A keynote lecture was recently delivered by Professor Elaine Chalus for the 'Adventurous Wives' conference.
The lecture looks at the experiences of four adventurous wives across the long 18th century: Charlotte, Lady Lovelace (wife of John, Lord Lovelace, governor of New York, 1708–09); Winnifred, Lady Nithsdale (wife of the Jacobite peer, William, 5th Lord Nithsdale); Frederika, Baroness de Riedesel (wife of General Friedrich Riedesel of Brunswick, leader of the Brunswick troops under General Burgoyne during the Saratoga campaign); and Priscilla, Lady Burghersh, a niece of the duke of Wellington and wife of John Fane, Lord Burgersh, later 11th Earl of Westmorland.
Excerpt from the lecture
‘I am obliged to remember and think of everything’, wrote twenty-year-old Priscilla, Lady Burghersh, to her mother from Gothenburg, Sweden, on 13 October 1813.

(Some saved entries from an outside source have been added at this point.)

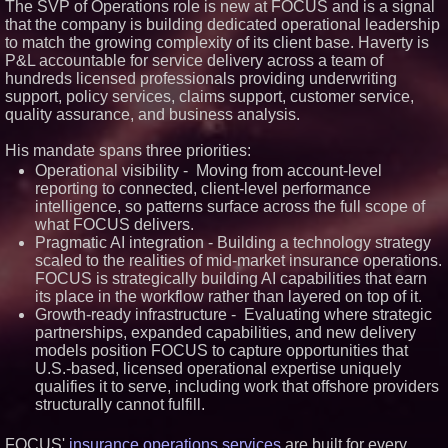
The SVP of Operations role is new at FOCUS and is a signal
that the company is building dedicated operational leadership
to match the growing complexity of its client base. Haverty is
P&L accountable for service delivery across a team of
hundreds licensed professionals providing underwriting
support, policy services, claims support, customer service,
quality assurance, and business analysis.
His mandate spans three priorities:
Operational visibility - Moving from account-level
reporting to connected, client-level performance
intelligence, so patterns surface across the full scope of
what FOCUS delivers.
Pragmatic AI integration - Building a technology strategy
scaled to the realities of mid-market insurance operations.
FOCUS is strategically building AI capabilities that earn
its place in the workflow rather than layered on top of it.
Growth-ready infrastructure - Evaluating where strategic
partnerships, expanded capabilities, and new delivery
models position FOCUS to capture opportunities that
U.S.-based, licensed operational expertise uniquely
qualifies it to serve, including work that offshore providers
structurally cannot fulfill.
FOCUS'
insurance operations services
are built for every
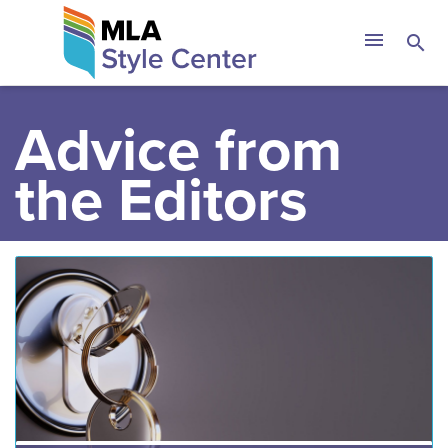
Skip
The MLA Style 
menu
search
to
content
Advice from
the Editors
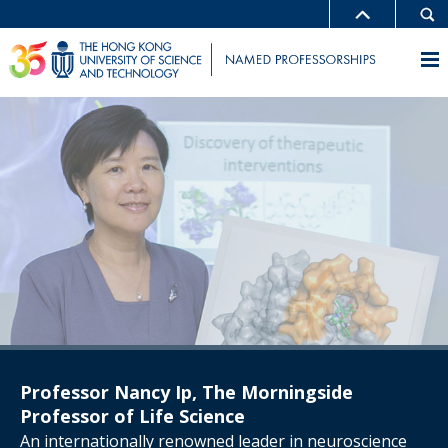
Professor Nancy Ip, The Morningside
Professor of Life Science
An internationally renowned leader in neuroscience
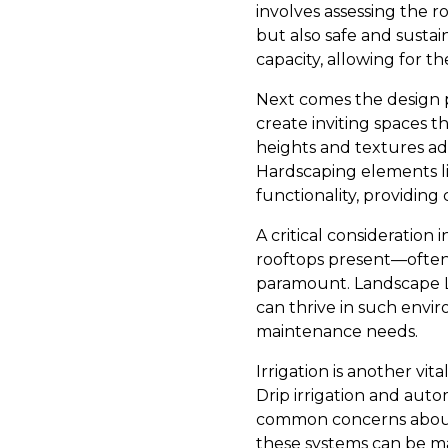
involves assessing the ro
but also safe and susta
capacity, allowing for t
Next comes the design 
create inviting spaces t
heights and textures ad
Hardscaping elements l
functionality, providing
A critical consideration
rooftops present—often h
paramount. Landscape Le
can thrive in such envi
maintenance needs.
Irrigation is another v
Drip irrigation and aut
common concerns about m
these systems can be m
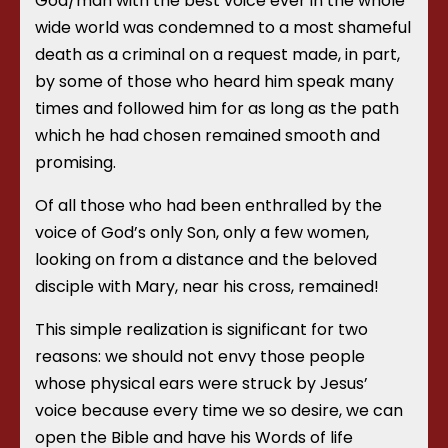
God/man with the best voice ever in the whole
wide world was condemned to a most shameful
death as a criminal on a request made, in part,
by some of those who heard him speak many
times and followed him for as long as the path
which he had chosen remained smooth and
promising.
Of all those who had been enthralled by the
voice of God’s only Son, only a few women,
looking on from a distance and the beloved
disciple with Mary, near his cross, remained!
This simple realization is significant for two
reasons: we should not envy those people
whose physical ears were struck by Jesus’
voice because every time we so desire, we can
open the Bible and have his Words of life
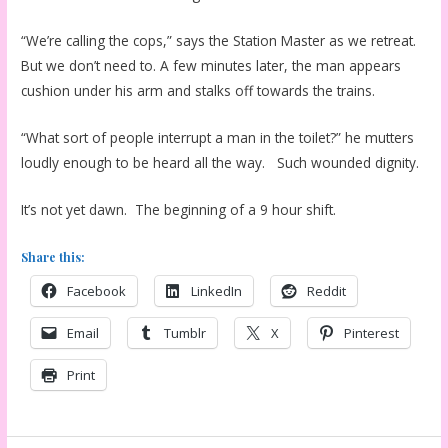
“We’re calling the cops,” says the Station Master as we retreat.
But we don’t need to. A few minutes later, the man appears
cushion under his arm and stalks off towards the trains.
“What sort of people interrupt a man in the toilet?” he mutters
loudly enough to be heard all the way. Such wounded dignity.
It’s not yet dawn. The beginning of a 9 hour shift.
Share this:
Facebook
LinkedIn
Reddit
Email
Tumblr
X
Pinterest
Print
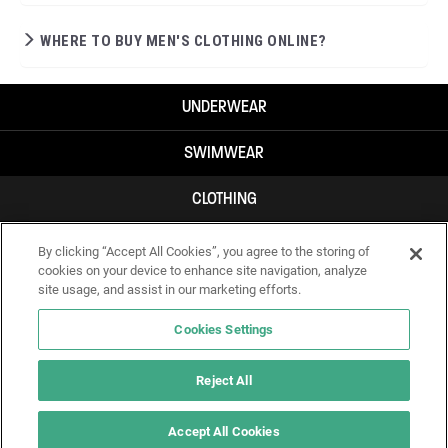
WHERE TO BUY MEN'S CLOTHING ONLINE?
UNDERWEAR
SWIMWEAR
CLOTHING
ACCESSORIES
By clicking “Accept All Cookies”, you agree to the storing of
cookies on your device to enhance site navigation, analyze
site usage, and assist in our marketing efforts.
Cookies Settings
Reject All
Accept All Cookies
IF YOU DOUBT YOURSELF, WEAR SOMETHING ELSE!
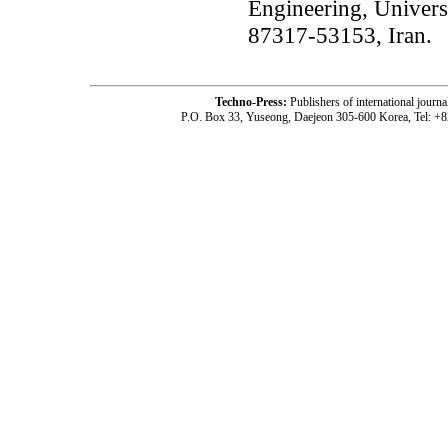
Engineering, Univers
87317-53153, Iran.
Techno-Press:
Publishers of international jou
P.O. Box 33, Yuseong, Daejeon 305-600 Korea, Tel: +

Her husband of two years had recently been appointed Commissioner to the headquarters of the Austrian army in Germany, where the King of Prussia and the Emperors of Russia and Austria were leading their armies in what would become the final push against Napoleon’s retreating French army.
Burghersh wanted his wife to accompany him to Germany — and she wanted to go. By the time that Napoleon surrendered and Lady Burghersh joined her husband in Paris to celebrate the victory in 1814, she would have crossed western Europe as the only elite British woman embedded with the allied forces.